A study of phospholipid interactions between high-density lipoproteins and small unilamellar vesicles.

Previous observations on serum-induced leakage of liposome contents from egg phosphatidylcholine liposomes (Allen, T.M. and Cleland, L.G. (1980) Biochim. Biophys, Acta 597, 418--426) have been extended in order to examine the role of the phase transition and phospholipid backbone in leakage. The high-density lipoprotein (HDL) fraction has been purified from human serum and the rate of transfer of radioactively labelled phospholipids from sonicated liposomes to high-density lipoproteins has been examined. Results obtained from the calcein dequenching method for serum-induced leakage of liposome contents showed that as the proportion of solid phospholipid (distearoyl phosphatidylcholine, Tc = 56 degrees C) increased, relative to the proportion of egg phosphatidylcholine, the half-time for retention of liposome contents at 37 degrees C in the presence of serum also increased.

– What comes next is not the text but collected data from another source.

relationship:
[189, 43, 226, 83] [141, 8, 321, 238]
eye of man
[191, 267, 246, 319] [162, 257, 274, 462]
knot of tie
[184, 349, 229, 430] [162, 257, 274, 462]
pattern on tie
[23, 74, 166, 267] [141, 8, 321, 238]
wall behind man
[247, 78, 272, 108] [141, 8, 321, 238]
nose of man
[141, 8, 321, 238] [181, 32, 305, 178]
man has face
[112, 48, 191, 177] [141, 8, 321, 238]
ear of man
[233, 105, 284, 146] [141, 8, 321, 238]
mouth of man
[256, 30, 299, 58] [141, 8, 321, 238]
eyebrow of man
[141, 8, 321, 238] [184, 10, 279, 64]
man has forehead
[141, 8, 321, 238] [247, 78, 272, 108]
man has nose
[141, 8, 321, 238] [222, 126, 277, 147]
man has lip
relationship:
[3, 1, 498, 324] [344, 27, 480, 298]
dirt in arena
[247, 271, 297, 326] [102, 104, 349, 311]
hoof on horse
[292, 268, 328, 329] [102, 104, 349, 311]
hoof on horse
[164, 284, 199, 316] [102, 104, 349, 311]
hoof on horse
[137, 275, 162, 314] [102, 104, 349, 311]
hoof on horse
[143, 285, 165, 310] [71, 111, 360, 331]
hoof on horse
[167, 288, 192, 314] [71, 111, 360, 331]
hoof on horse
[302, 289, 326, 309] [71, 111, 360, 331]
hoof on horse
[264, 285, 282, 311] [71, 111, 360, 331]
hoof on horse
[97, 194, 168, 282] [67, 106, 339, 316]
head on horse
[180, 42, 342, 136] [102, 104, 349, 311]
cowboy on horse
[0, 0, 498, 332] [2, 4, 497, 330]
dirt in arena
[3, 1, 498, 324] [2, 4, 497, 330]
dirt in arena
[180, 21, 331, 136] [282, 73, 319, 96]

Including increasing amounts of bovine brain sphingomyelin (Tc = 30 degrees C) in egg phosphatidylcholine liposomes also substantially decreased leakage from liposomes in the presence of serum at 37 degrees C. 14C-labelled egg phosphatidylcholine was found to transfer readily from liposomes to purified HDL, as did 14C-labelled dioleoyl phosphatidylcholine. Including cholesterol in egg phosphatidylcholine liposomes decreased the rate of transfer of phospholipid to HDL. 14C-labelled distearoyl phosphatidylcholine did not exchange readily with HDL. These results are consistent with the interpretation that tightening bilayer packing prevents the apolipoprotein-mediated transfer of phospholipid to HDL and slows the leakage of liposome contents associated with this transfer. [14C]Sphingomyelin also did not exchange readily with HDL. This does not appear to be a phase transition effect as the majority of sphingomyelin is above its phase transition at 37 degrees C. The failure of sphingomyelin to exchange readily with HDL is interpreted as being due to intermolecular hydrogen bonding between the sphingosine backbones of the sphingomyelin molecule.